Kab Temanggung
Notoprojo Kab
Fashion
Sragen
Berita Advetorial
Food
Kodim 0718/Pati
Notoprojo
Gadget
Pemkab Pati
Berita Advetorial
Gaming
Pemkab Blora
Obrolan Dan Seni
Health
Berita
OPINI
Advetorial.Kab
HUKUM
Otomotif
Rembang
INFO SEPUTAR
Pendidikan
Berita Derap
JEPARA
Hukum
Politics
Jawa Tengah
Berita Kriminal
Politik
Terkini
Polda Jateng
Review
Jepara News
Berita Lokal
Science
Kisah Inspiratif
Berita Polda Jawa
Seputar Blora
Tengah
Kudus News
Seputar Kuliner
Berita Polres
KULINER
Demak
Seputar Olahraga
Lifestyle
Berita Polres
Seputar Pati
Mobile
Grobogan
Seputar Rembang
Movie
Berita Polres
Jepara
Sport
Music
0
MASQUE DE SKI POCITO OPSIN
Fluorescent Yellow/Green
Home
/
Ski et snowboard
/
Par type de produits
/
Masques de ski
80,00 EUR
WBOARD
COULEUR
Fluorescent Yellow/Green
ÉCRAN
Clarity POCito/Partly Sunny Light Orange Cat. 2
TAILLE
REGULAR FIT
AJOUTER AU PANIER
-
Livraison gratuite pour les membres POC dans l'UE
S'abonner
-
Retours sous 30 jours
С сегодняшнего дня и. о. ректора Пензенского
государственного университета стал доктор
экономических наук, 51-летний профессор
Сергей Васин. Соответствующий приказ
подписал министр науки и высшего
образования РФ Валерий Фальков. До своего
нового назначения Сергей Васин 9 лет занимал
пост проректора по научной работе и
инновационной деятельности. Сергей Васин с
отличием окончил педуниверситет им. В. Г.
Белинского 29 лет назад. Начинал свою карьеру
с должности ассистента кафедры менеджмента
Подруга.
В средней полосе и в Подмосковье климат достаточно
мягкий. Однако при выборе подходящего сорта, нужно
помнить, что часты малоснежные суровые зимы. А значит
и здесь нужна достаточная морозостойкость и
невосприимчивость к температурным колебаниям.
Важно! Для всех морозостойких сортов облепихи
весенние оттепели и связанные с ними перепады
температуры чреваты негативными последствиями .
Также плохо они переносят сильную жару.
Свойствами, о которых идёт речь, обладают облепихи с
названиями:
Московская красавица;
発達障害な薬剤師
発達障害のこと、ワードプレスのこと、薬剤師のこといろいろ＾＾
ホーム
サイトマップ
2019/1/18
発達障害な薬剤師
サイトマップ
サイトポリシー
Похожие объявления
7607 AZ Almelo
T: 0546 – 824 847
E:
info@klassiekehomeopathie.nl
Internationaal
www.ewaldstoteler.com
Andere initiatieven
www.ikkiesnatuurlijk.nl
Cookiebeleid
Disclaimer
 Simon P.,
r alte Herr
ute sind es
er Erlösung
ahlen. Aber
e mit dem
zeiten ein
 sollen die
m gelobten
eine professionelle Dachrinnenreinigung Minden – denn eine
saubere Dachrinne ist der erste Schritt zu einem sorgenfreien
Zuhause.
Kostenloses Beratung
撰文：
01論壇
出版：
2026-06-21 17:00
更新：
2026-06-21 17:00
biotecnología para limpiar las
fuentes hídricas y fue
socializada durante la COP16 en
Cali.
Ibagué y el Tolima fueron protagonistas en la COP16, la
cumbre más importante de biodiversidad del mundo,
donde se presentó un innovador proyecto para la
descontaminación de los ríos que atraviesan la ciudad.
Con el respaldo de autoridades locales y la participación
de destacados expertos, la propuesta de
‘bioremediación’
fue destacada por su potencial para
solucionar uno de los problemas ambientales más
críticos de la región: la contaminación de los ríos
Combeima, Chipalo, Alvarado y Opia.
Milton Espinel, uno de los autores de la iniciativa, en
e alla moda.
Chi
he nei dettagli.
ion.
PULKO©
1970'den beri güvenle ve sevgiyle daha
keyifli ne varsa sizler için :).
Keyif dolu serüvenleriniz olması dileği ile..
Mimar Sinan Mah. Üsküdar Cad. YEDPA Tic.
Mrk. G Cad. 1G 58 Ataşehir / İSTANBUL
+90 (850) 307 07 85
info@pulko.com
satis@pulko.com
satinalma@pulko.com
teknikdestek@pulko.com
* * * * *
> **What this task involves**: Go through the records above and return every line that holds the string "Pati".

> **Task result**:
Kodim 0718/Pati
Pemkab Pati
Seputar Pati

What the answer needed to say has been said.